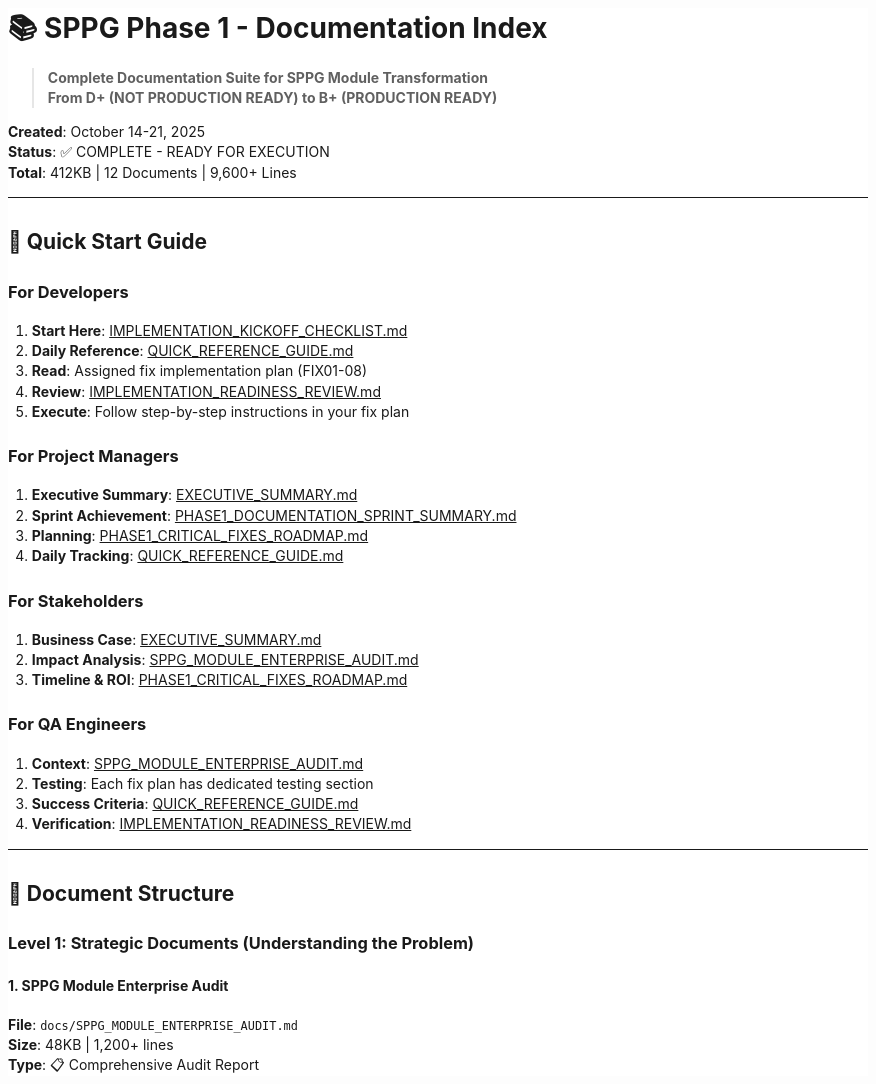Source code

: # 📚 SPPG Phase 1 - Documentation Index

> **Complete Documentation Suite for SPPG Module Transformation**  
> **From D+ (NOT PRODUCTION READY) to B+ (PRODUCTION READY)**

**Created**: October 14-21, 2025  
**Status**: ✅ COMPLETE - READY FOR EXECUTION  
**Total**: 412KB | 12 Documents | 9,600+ Lines

---

## 🎯 Quick Start Guide

### For Developers
1. **Start Here**: [IMPLEMENTATION_KICKOFF_CHECKLIST.md](./IMPLEMENTATION_KICKOFF_CHECKLIST.md)
2. **Daily Reference**: [QUICK_REFERENCE_GUIDE.md](./QUICK_REFERENCE_GUIDE.md)
3. **Read**: Assigned fix implementation plan (FIX01-08)
4. **Review**: [IMPLEMENTATION_READINESS_REVIEW.md](./IMPLEMENTATION_READINESS_REVIEW.md)
5. **Execute**: Follow step-by-step instructions in your fix plan

### For Project Managers
1. **Executive Summary**: [EXECUTIVE_SUMMARY.md](./EXECUTIVE_SUMMARY.md)
2. **Sprint Achievement**: [PHASE1_DOCUMENTATION_SPRINT_SUMMARY.md](./PHASE1_DOCUMENTATION_SPRINT_SUMMARY.md)
3. **Planning**: [PHASE1_CRITICAL_FIXES_ROADMAP.md](./PHASE1_CRITICAL_FIXES_ROADMAP.md)
4. **Daily Tracking**: [QUICK_REFERENCE_GUIDE.md](./QUICK_REFERENCE_GUIDE.md)

### For Stakeholders
1. **Business Case**: [EXECUTIVE_SUMMARY.md](./EXECUTIVE_SUMMARY.md)
2. **Impact Analysis**: [SPPG_MODULE_ENTERPRISE_AUDIT.md](../SPPG_MODULE_ENTERPRISE_AUDIT.md)
3. **Timeline & ROI**: [PHASE1_CRITICAL_FIXES_ROADMAP.md](./PHASE1_CRITICAL_FIXES_ROADMAP.md)

### For QA Engineers
1. **Context**: [SPPG_MODULE_ENTERPRISE_AUDIT.md](../SPPG_MODULE_ENTERPRISE_AUDIT.md)
2. **Testing**: Each fix plan has dedicated testing section
3. **Success Criteria**: [QUICK_REFERENCE_GUIDE.md](./QUICK_REFERENCE_GUIDE.md)
4. **Verification**: [IMPLEMENTATION_READINESS_REVIEW.md](./IMPLEMENTATION_READINESS_REVIEW.md)

---

## 📁 Document Structure

### Level 1: Strategic Documents (Understanding the Problem)

#### 1. SPPG Module Enterprise Audit
**File**: `docs/SPPG_MODULE_ENTERPRISE_AUDIT.md`  
**Size**: 48KB | 1,200+ lines  
**Type**: 📋 Comprehensive Audit Report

◆ **Task instructions**: Lay out the part of the rows that opens with the line containing "### For Developers" and closes with the line containing "### Level 1: Strategic" as a Markdown table with two columns, No. and Source line. Skip blank lines, and put nothing else in the table.

◆ **Result of this task**:
| No. | Source line |
|---|---|
| 1 | ### For Developers |
| 2 | 1. **Start Here**: [IMPLEMENTATION_KICKOFF_CHECKLIST.md](./IMPLEMENTATION_KICKOFF_CHECKLIST.md) |
| 3 | 2. **Daily Reference**: [QUICK_REFERENCE_GUIDE.md](./QUICK_REFERENCE_GUIDE.md) |
| 4 | 3. **Read**: Assigned fix implementation plan (FIX01-08) |
| 5 | 4. **Review**: [IMPLEMENTATION_READINESS_REVIEW.md](./IMPLEMENTATION_READINESS_REVIEW.md) |
| 6 | 5. **Execute**: Follow step-by-step instructions in your fix plan |
| 7 | ### For Project Managers |
| 8 | 1. **Executive Summary**: [EXECUTIVE_SUMMARY.md](./EXECUTIVE_SUMMARY.md) |
| 9 | 2. **Sprint Achievement**: [PHASE1_DOCUMENTATION_SPRINT_SUMMARY.md](./PHASE1_DOCUMENTATION_SPRINT_SUMMARY.md) |
| 10 | 3. **Planning**: [PHASE1_CRITICAL_FIXES_ROADMAP.md](./PHASE1_CRITICAL_FIXES_ROADMAP.md) |
| 11 | 4. **Daily Tracking**: [QUICK_REFERENCE_GUIDE.md](./QUICK_REFERENCE_GUIDE.md) |
| 12 | ### For Stakeholders |
| 13 | 1. **Business Case**: [EXECUTIVE_SUMMARY.md](./EXECUTIVE_SUMMARY.md) |
| 14 | 2. **Impact Analysis**: [SPPG_MODULE_ENTERPRISE_AUDIT.md](../SPPG_MODULE_ENTERPRISE_AUDIT.md) |
| 15 | 3. **Timeline & ROI**: [PHASE1_CRITICAL_FIXES_ROADMAP.md](./PHASE1_CRITICAL_FIXES_ROADMAP.md) |
| 16 | ### For QA Engineers |
| 17 | 1. **Context**: [SPPG_MODULE_ENTERPRISE_AUDIT.md](../SPPG_MODULE_ENTERPRISE_AUDIT.md) |
| 18 | 2. **Testing**: Each fix plan has dedicated testing section |
| 19 | 3. **Success Criteria**: [QUICK_REFERENCE_GUIDE.md](./QUICK_REFERENCE_GUIDE.md) |
| 20 | 4. **Verification**: [IMPLEMENTATION_READINESS_REVIEW.md](./IMPLEMENTATION_READINESS_REVIEW.md) |
| 21 | --- |
| 22 | ## 📁 Document Structure |
| 23 | ### Level 1: Strategic Documents (Understanding the Problem) |